++++ Working data ++++

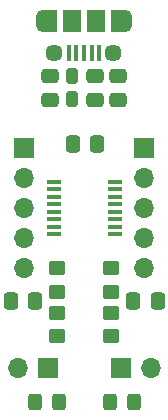
<source format=gbr>
%TF.GenerationSoftware,KiCad,Pcbnew,7.0.2-0*%
%TF.CreationDate,2024-07-03T10:32:27-07:00*%
%TF.ProjectId,ft230x-breakout,66743233-3078-42d6-9272-65616b6f7574,1.0*%
%TF.SameCoordinates,Original*%
%TF.FileFunction,Soldermask,Top*%
%TF.FilePolarity,Negative*%
%FSLAX46Y46*%
G04 Gerber Fmt 4.6, Leading zero omitted, Abs format (unit mm)*
G04 Created by KiCad (PCBNEW 7.0.2-0) date 2024-07-03 10:32:27*
%MOMM*%
%LPD*%
G01*
G04 APERTURE LIST*
G04 Aperture macros list*
%AMRoundRect*
0 Rectangle with rounded corners*
0 $1 Rounding radius*
0 $2 $3 $4 $5 $6 $7 $8 $9 X,Y pos of 4 corners*
0 Add a 4 corners polygon primitive as box body*
4,1,4,$2,$3,$4,$5,$6,$7,$8,$9,$2,$3,0*
0 Add four circle primitives for the rounded corners*
1,1,$1+$1,$2,$3*
1,1,$1+$1,$4,$5*
1,1,$1+$1,$6,$7*
1,1,$1+$1,$8,$9*
0 Add four rect primitives between the rounded corners*
20,1,$1+$1,$2,$3,$4,$5,0*
20,1,$1+$1,$4,$5,$6,$7,0*
20,1,$1+$1,$6,$7,$8,$9,0*
20,1,$1+$1,$8,$9,$2,$3,0*%
G04 Aperture macros list end*
%ADD10RoundRect,0.250000X-0.450000X0.350000X-0.450000X-0.350000X0.450000X-0.350000X0.450000X0.350000X0*%
%ADD11R,1.700000X1.700000*%
%ADD12O,1.700000X1.700000*%
%ADD13RoundRect,0.250000X-0.325000X-0.450000X0.325000X-0.450000X0.325000X0.450000X-0.325000X0.450000X0*%
%ADD14RoundRect,0.250000X-0.337500X-0.475000X0.337500X-0.475000X0.337500X0.475000X-0.337500X0.475000X0*%
%ADD15RoundRect,0.250000X0.450000X-0.350000X0.450000X0.350000X-0.450000X0.350000X-0.450000X-0.350000X0*%
%ADD16RoundRect,0.250000X-0.475000X0.337500X-0.475000X-0.337500X0.475000X-0.337500X0.475000X0.337500X0*%
%ADD17RoundRect,0.250000X0.325000X0.450000X-0.325000X0.450000X-0.325000X-0.450000X0.325000X-0.450000X0*%
%ADD18R,0.400000X1.350000*%
%ADD19O,1.200000X1.900000*%
%ADD20R,1.200000X1.900000*%
%ADD21C,1.450000*%
%ADD22R,1.500000X1.900000*%
%ADD23R,1.200000X0.400000*%
%ADD24RoundRect,0.250000X0.337500X0.475000X-0.337500X0.475000X-0.337500X-0.475000X0.337500X-0.475000X0*%
%ADD25RoundRect,0.250000X0.275000X-0.400000X0.275000X0.400000X-0.275000X0.400000X-0.275000X-0.400000X0*%
%ADD26RoundRect,0.250000X0.475000X-0.337500X0.475000X0.337500X-0.475000X0.337500X-0.475000X-0.337500X0*%
G04 APERTURE END LIST*
D10*
%TO.C,R103*%
X142401700Y-122342400D03*
X142401700Y-124342400D03*
%TD*%
D11*
%TO.C,JP101*%
X141563500Y-127050800D03*
D12*
X139023500Y-127050800D03*
%TD*%
D13*
%TO.C,D101*%
X140487700Y-129895600D03*
X142537700Y-129895600D03*
%TD*%
D11*
%TO.C,JP102*%
X147781500Y-127050800D03*
D12*
X150321500Y-127050800D03*
%TD*%
D10*
%TO.C,R104*%
X146948300Y-122342400D03*
X146948300Y-124342400D03*
%TD*%
D14*
%TO.C,C106*%
X143679500Y-108077000D03*
X145754500Y-108077000D03*
%TD*%
D15*
%TO.C,R101*%
X142392400Y-120583200D03*
X142392400Y-118583200D03*
%TD*%
D16*
%TO.C,FB101*%
X145551300Y-102285800D03*
X145551300Y-104360800D03*
%TD*%
%TO.C,C101*%
X147557900Y-102289700D03*
X147557900Y-104364700D03*
%TD*%
D17*
%TO.C,D102*%
X148878700Y-129895600D03*
X146828700Y-129895600D03*
%TD*%
D18*
%TO.C,J101*%
X145941500Y-100355400D03*
X145291500Y-100355400D03*
X144641500Y-100355400D03*
X143991500Y-100355400D03*
X143341500Y-100355400D03*
D19*
X148141500Y-97655400D03*
D20*
X147541500Y-97655400D03*
D21*
X147141500Y-100355400D03*
D22*
X145641500Y-97655400D03*
X143641500Y-97655400D03*
D21*
X142141500Y-100355400D03*
D20*
X141741500Y-97655400D03*
D19*
X141141500Y-97655400D03*
%TD*%
D23*
%TO.C,U101*%
X142098400Y-111259700D03*
X142098400Y-111894700D03*
X142098400Y-112529700D03*
X142098400Y-113164700D03*
X142098400Y-113799700D03*
X142098400Y-114434700D03*
X142098400Y-115069700D03*
X142098400Y-115704700D03*
X147298400Y-115704700D03*
X147298400Y-115069700D03*
X147298400Y-114434700D03*
X147298400Y-113799700D03*
X147298400Y-113164700D03*
X147298400Y-112529700D03*
X147298400Y-111894700D03*
X147298400Y-111259700D03*
%TD*%
D15*
%TO.C,R102*%
X146964400Y-120583200D03*
X146964400Y-118583200D03*
%TD*%
D14*
%TO.C,C105*%
X148802500Y-121386600D03*
X150877500Y-121386600D03*
%TD*%
D24*
%TO.C,C104*%
X140543600Y-121386600D03*
X138468600Y-121386600D03*
%TD*%
D25*
%TO.C,C102*%
X143646300Y-104286600D03*
X143646300Y-102336600D03*
%TD*%
D26*
%TO.C,C103*%
X141741300Y-104364700D03*
X141741300Y-102289700D03*
%TD*%
D11*
%TO.C,J103*%
X139598400Y-108407200D03*
D12*
X139598400Y-110947200D03*
X139598400Y-113487200D03*
X139598400Y-116027200D03*
X139598400Y-118567200D03*
%TD*%
D11*
%TO.C,J104*%
X149758400Y-108407200D03*
D12*
X149758400Y-110947200D03*
X149758400Y-113487200D03*
X149758400Y-116027200D03*
X149758400Y-118567200D03*
%TD*%
M02*

</source>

++++

All lines above containing the string "corners": copy each one.

0 Rectangle with rounded corners*
0 $2 $3 $4 $5 $6 $7 $8 $9 X,Y pos of 4 corners*
0 Add a 4 corners polygon primitive as box body*
0 Add four circle primitives for the rounded corners*
0 Add four rect primitives between the rounded corners*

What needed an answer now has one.